Assignment » Wherever a line below holds the word "height", copy that line.

***** Information supplied

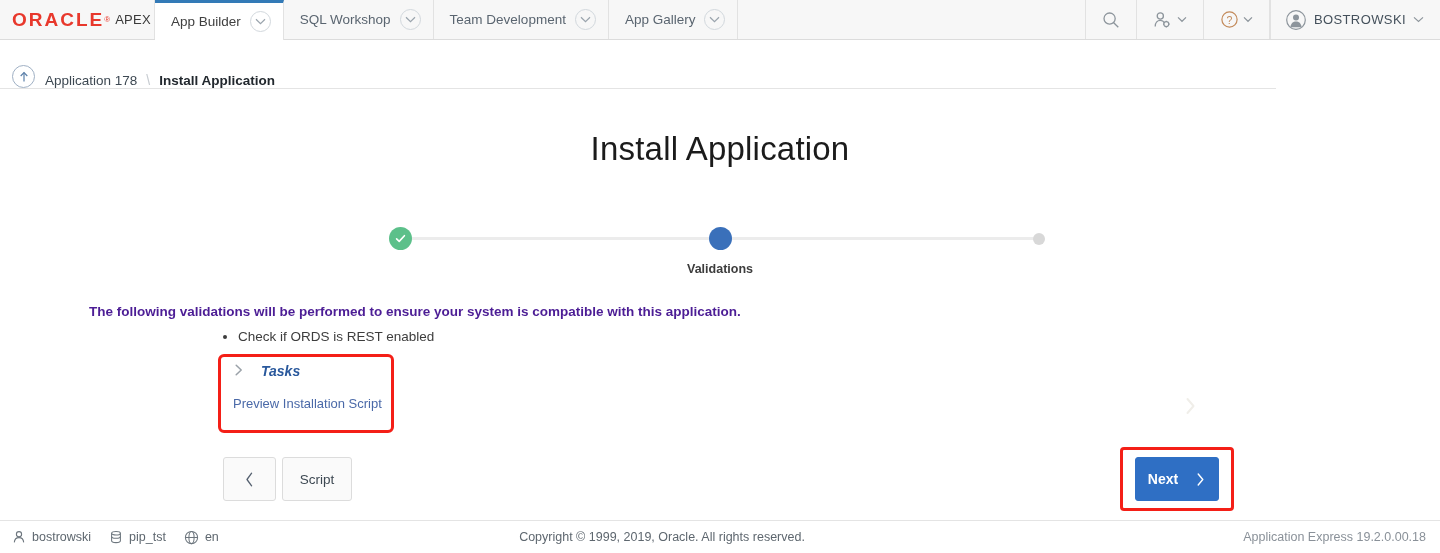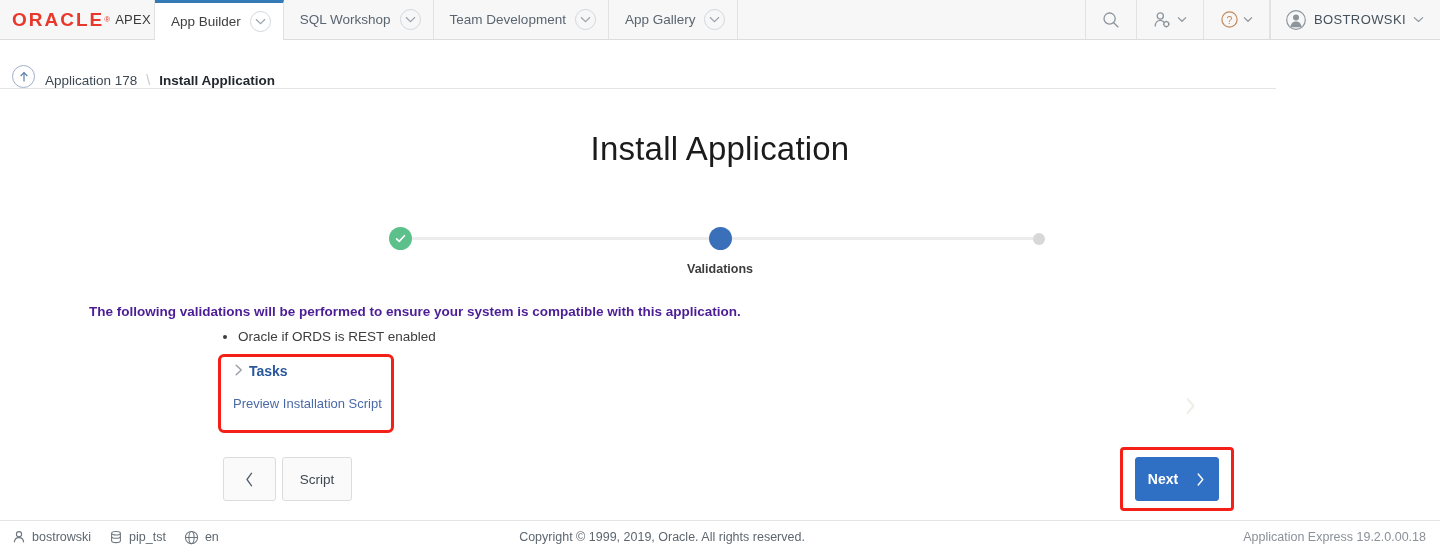--- a/index.html
+++ b/index.html
@@ -183,22 +183,23 @@
   
   .tasks-region {
     position: absolute; left: 218px; top: 265px;
     width: 176px; height: 79px;
     border: 3px solid #f41f17;
     border-radius: 6px;
     background: #ffffff;
     padding: 6px 0 0 12px;
   }
   .tasks-head {
-    display: flex; gap: 4px;
+    display: flex; gap: 16px;
     cursor: pointer;
+    font-style: italic;
   }
   .tasks-title {
     font-size: 14px; font-weight: 700; color: #29589c;
   }
   .tasks-link {
     margin-top: 17px;
     font-size: 13px; color: #4a69a8; cursor: pointer;
   }
 
   
@@ -403,21 +404,21 @@
 
     <div class="step step-cur"></div>
     <div class="step step-todo"></div>
 
     <div class="step-label">Validations</div>
   </div>
 
   <div class="validations-note">The following validations will be performed to ensure your system is compatible with this application.</div>
 
   <ul class="check-list">
-    <li>Oracle if ORDS is REST enabled</li>
+    <li>Check if ORDS is REST enabled</li>
   </ul>
 
   <div class="tasks-region">
     <div class="tasks-head">
       <span>
         <svg width="12" height="14" viewBox="0 0 12 14">
             <path d="M3.2 2.2 L8.2 7 L3.2 11.8" fill="none" stroke="#9aa1a8" stroke-width="1.5" stroke-linecap="round" stroke-linejoin="round"></path>
           </svg>
       </span>
       <span class="tasks-title">Tasks</span>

**********

Answer for this exercise »
     width: 176px; height: 79px;
         <svg width="12" height="14" viewBox="0 0 12 14">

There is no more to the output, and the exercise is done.